From: Mary Poppins, She Wrote: The Life of P. L. Travers (2013) by Valerie Lawson:

“…(Russell) sailed home, again on the Aurania, arriving in mid-March 1935, and found new lodgings at 14 Tavistock Place, near Euston Station.

Pamela heard nothing more until late March, when AE wrote that he had “some inflammation in my insides and they are investigating me bacteriologically.” His doctor and friend, Hector Munro, diagnosed dysentery and ordered a diet of milk, barley water and junket. Pamela did not trust Munro. She sent AE barley sugar and homemade treats, and worried even more, although his letters to her in April reassured her that he was “getting better rapidly.”

…In the meantime, Munro decided to call in a specialist himself. AE saw a surgeon in Cavendish Square who X-rayed him seven times…He amused the doctor by telling him then of the chakras, the seven spiritual centres of the body, to which the doctor replied, “Oh surely not, Mr. Russell.”

…On June 14, he signed a new will. A week later he traveled to Bournemouth by train with Dr. Munro and Charles Weekes, a friend from London who had been his publisher and agent. AE had decided to stay at Havenhurst, the convalescent home of a Miss Phoebe Myers. He gave up his flat at Tavistock Place – the specialist thought he would be better out of London. At Havenhurst, overlooking the sea, he lay in a deck chair under the trees.

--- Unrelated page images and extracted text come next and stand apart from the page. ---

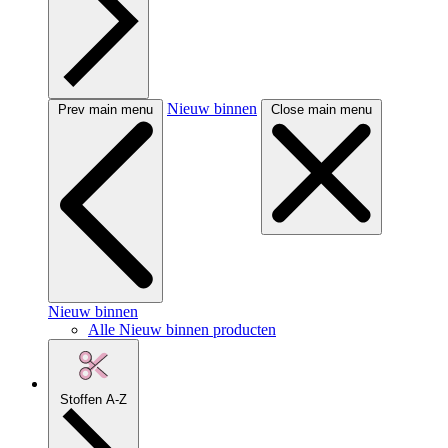
Nieuw binnen
Prev main menu
Close main menu
Nieuw binnen
Alle Nieuw binnen producten
Stoffen A-Z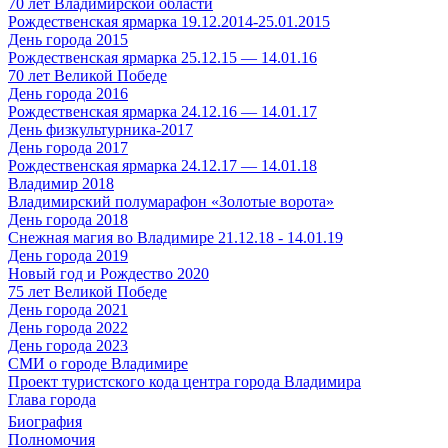
70 лет Владимирской области
Рождественская ярмарка 19.12.2014-25.01.2015
День города 2015
Рождественская ярмарка 25.12.15 — 14.01.16
70 лет Великой Победе
День города 2016
Рождественская ярмарка 24.12.16 — 14.01.17
День физкультурника-2017
День города 2017
Рождественская ярмарка 24.12.17 — 14.01.18
Владимир 2018
Владимирский полумарафон «Золотые ворота»
День города 2018
Снежная магия во Владимире 21.12.18 - 14.01.19
День города 2019
Новый год и Рождество 2020
75 лет Великой Победе
День города 2021
День города 2022
День города 2023
СМИ о городе Владимире
Проект туристского кода центра города Владимира
Глава города
Биография
Полномочия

On July 4 he wrote Pamela a card, which she found an odd way of writing, for him, saying, “I don’t know how long I will be here. This is a lovely place but I wonder if I will ever get better. I am no further in spite of sun, sea air, kindness, that I often feel my holiday in this place is nearly over…”

From: Penelope Fitzgerald: Charlotte Mew and Her Friends (1984) Chapter Eleven – Mrs Sappho:

“…But when things were not running smoothly – and the Dawson Scott marriage had its difficulties – no-one could be more quietly understanding than Charlotte Mew. “We only have about half-an-hour” (on this earth), she wrote to her new friend. “Let’s do what we can.”